An oil on canvas from 1920 now worth about $1 million, "Le Jardin" depicts a garden of white roses.

It was stolen from the museum on May 11th, 1987, when a thief or thieves broke in with a sledgehammer and made off with the painting in the early hours of the morning.

"We're going to put it on display for two weeks, then take it into the studio for closer examination,” Birnbaum said.

The painting was returned from London, where it was recovered, in a crate that was opened in front of the media in Sweden.

Although the painting had been at large for two and a half decades, it still had the same frame as at the time of the heist, albeit somewhat battered.

The painting itself appears to be in good condition, but the museum's chief curator, Lars Byström, pointed out that a corner of a church tower in the background had been marred.

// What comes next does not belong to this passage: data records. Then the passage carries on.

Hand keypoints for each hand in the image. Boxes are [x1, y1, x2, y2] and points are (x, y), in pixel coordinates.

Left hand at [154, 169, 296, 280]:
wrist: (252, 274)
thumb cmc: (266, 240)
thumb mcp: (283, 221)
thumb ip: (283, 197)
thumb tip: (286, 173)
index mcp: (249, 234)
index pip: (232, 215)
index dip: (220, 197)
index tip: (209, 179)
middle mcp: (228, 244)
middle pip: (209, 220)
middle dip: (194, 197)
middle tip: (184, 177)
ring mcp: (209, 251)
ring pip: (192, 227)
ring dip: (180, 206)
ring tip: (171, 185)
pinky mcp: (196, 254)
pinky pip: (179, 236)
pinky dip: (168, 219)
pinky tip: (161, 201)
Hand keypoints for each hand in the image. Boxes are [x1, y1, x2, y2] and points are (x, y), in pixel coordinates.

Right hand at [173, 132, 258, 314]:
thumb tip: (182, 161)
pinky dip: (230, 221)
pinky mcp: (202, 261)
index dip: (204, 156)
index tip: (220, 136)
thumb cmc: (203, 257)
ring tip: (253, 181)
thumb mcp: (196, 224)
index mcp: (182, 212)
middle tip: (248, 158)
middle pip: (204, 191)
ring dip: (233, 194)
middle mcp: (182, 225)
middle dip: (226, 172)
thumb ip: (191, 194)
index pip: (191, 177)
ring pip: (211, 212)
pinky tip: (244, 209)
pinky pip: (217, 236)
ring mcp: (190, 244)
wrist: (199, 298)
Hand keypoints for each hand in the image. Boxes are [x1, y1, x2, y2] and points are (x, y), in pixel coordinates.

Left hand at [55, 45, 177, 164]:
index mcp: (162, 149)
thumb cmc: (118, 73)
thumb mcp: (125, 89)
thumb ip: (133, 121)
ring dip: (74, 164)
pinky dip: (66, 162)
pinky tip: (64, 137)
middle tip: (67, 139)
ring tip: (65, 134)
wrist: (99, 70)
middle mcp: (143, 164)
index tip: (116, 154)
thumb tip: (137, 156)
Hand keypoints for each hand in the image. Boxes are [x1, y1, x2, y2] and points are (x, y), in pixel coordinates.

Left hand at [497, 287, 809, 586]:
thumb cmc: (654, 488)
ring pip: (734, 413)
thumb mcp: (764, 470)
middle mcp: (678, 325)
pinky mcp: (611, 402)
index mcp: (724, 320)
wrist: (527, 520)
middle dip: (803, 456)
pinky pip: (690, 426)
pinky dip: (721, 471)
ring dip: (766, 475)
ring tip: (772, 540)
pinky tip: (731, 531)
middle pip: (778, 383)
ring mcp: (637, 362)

The work was found when an art dealer based in the UK ran it through the Art Loss Register, a global database of stolen art, which was standard practice before a sale. He was selling the work on behalf of an elderly man in Poland who had owned it since the 1990s.

The ARL identified the painting as the one stolen from the Swedish museum.

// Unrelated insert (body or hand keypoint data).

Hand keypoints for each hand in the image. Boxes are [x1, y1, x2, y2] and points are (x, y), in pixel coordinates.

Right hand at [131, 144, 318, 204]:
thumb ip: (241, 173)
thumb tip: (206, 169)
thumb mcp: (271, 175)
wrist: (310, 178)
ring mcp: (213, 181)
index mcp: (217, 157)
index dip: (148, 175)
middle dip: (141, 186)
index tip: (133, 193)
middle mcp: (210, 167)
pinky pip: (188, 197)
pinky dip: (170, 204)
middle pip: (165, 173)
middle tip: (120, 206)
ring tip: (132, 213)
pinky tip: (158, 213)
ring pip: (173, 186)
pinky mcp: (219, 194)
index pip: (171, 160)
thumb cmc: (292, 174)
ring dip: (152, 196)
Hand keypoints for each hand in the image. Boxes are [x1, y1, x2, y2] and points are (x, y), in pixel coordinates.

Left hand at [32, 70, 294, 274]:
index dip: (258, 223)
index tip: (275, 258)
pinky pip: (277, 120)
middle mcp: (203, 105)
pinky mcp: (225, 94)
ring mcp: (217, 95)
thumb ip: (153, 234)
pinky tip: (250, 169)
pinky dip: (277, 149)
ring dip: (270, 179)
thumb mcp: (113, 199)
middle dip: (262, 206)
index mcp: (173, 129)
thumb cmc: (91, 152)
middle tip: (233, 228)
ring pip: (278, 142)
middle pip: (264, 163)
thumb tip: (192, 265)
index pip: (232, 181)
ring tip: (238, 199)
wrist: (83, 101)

The painting's whereabouts since 1987 remain shrouded in mystery. The Polish man has requested confidentiality and has not disclosed how he acquired it.

But the dealer, Charles Roberts, said the man had bought it "in good faith"and "for a substantial sum".

Byström, the chief curator, believes that the painting "has most probably been moved around a lot." He said the painting had been in Germany for a while, but provided no further details.

He also noted that it must have been kept in a climate similar to that in Sweden for the lion’s share of its absence.

"If it had been in a warmer and more humid climate, it would have been affected," he said.

After the painting has been shown for two weeks and Byström begins to examine it, the museum hopes a more detailed study of the canvas could shed light on its whereabouts since 1987.

In May, "Le Jardin" will go on display as part of an exhibit on French pre-modernist painters, Birnbaum said.

The statute of limitations on the theft expired in 1997.